Preventing MCAS can be tough because it’s complex, especially when you don’t know all the specific things that trigger it. If you have primary or HαT, you might not be able to stop it entirely, but you can still reduce the symptoms. Think of mast cell activation as a symptom and ask, “What’s causing it, and how can we make it better?” Here are some things you can do to help prevent or manage MCAS:

• Identify and avoid triggers.
• Minimize your toxic load, starting with clean air, water, and food.

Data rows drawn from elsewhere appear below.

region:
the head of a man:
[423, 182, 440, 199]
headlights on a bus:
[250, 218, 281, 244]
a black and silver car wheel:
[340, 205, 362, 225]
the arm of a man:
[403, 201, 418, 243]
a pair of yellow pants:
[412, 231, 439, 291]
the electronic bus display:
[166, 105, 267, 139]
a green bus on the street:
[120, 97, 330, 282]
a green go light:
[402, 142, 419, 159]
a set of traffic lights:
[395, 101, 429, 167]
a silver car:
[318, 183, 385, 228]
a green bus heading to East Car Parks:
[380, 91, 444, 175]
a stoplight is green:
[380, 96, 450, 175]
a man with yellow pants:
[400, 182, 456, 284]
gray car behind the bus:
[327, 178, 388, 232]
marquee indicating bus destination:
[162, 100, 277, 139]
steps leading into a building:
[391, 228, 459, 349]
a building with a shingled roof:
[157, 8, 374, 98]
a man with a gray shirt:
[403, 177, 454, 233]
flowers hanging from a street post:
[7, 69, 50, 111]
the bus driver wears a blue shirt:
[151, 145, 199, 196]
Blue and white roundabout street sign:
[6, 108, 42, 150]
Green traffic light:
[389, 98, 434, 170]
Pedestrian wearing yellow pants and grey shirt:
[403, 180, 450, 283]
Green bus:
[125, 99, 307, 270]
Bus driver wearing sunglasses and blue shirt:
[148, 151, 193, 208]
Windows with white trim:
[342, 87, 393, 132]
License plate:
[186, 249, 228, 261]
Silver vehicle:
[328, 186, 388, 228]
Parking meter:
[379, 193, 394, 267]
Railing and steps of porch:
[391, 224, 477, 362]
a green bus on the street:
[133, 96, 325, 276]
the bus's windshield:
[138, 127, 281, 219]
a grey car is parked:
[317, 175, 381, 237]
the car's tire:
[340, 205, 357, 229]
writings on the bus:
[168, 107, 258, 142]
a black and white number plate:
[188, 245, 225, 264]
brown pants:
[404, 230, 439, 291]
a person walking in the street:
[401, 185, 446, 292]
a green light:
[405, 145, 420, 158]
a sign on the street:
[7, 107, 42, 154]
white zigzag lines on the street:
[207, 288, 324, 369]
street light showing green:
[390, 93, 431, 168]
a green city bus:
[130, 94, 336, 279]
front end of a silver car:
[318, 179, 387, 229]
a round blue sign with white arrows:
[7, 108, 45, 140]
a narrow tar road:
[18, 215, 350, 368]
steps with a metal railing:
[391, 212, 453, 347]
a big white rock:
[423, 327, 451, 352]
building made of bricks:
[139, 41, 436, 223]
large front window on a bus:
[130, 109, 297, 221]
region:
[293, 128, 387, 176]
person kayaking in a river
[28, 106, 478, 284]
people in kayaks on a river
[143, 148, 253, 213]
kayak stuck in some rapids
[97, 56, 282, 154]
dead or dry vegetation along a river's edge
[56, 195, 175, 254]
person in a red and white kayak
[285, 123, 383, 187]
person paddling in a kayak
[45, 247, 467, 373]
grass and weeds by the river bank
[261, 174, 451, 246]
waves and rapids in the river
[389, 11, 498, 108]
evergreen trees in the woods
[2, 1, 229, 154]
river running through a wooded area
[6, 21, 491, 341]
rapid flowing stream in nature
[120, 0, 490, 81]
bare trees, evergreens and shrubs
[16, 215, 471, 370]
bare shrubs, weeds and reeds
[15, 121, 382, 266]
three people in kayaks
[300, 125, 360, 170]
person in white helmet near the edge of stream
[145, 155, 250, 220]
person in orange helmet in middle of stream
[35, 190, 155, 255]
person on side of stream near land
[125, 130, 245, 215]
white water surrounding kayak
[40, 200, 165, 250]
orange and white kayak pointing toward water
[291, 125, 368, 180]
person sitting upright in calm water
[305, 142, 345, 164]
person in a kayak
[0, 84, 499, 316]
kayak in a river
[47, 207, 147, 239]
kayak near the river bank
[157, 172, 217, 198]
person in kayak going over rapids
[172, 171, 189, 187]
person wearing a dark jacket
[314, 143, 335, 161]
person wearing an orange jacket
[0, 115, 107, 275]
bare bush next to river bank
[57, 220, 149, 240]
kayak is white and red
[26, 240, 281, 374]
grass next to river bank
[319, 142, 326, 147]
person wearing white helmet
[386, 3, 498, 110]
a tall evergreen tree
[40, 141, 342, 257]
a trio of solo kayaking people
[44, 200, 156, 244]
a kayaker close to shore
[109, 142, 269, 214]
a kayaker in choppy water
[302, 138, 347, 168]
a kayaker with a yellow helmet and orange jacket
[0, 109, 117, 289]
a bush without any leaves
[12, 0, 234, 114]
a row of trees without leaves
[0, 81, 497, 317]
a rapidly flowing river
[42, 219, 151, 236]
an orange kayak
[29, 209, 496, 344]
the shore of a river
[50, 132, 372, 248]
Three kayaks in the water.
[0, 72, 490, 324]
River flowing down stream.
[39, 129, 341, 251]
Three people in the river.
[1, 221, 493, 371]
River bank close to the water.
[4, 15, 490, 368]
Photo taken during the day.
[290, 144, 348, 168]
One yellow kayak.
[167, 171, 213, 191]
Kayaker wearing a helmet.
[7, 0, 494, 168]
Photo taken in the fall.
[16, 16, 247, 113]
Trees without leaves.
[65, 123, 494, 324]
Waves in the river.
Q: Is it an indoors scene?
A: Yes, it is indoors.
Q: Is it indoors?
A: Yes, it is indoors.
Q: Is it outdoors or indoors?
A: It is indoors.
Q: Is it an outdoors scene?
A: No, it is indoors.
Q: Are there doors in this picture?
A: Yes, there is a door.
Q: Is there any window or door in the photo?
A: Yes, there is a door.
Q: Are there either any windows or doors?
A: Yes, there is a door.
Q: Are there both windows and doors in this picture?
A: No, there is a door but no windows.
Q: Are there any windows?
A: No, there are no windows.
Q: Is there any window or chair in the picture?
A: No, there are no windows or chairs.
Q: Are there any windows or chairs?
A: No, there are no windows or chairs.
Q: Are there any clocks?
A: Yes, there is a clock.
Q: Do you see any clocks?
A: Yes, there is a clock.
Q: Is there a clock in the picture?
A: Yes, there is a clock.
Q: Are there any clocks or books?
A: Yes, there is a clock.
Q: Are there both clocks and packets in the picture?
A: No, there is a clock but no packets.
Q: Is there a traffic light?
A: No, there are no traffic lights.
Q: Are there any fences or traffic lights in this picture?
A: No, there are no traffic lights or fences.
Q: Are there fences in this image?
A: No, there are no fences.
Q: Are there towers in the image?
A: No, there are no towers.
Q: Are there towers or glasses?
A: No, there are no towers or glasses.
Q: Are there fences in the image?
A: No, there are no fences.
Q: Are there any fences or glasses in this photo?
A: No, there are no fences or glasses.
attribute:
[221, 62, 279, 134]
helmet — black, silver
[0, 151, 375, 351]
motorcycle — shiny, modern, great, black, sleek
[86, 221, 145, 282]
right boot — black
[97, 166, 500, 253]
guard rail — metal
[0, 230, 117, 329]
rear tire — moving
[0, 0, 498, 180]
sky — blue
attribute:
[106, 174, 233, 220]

• Consider replacing old dental work done with amalgam fillings to avoid mercury and getting regular exams to prevent hidden infections.
• Minimize EMF exposure and time on devices.
• Consider mold/mycotoxin testing for your environment and home.
• Address any underlying chronic infections that can trigger or exacerbate MCAS symptoms.
• Address any unresolved trauma to reduce stress-related health risks.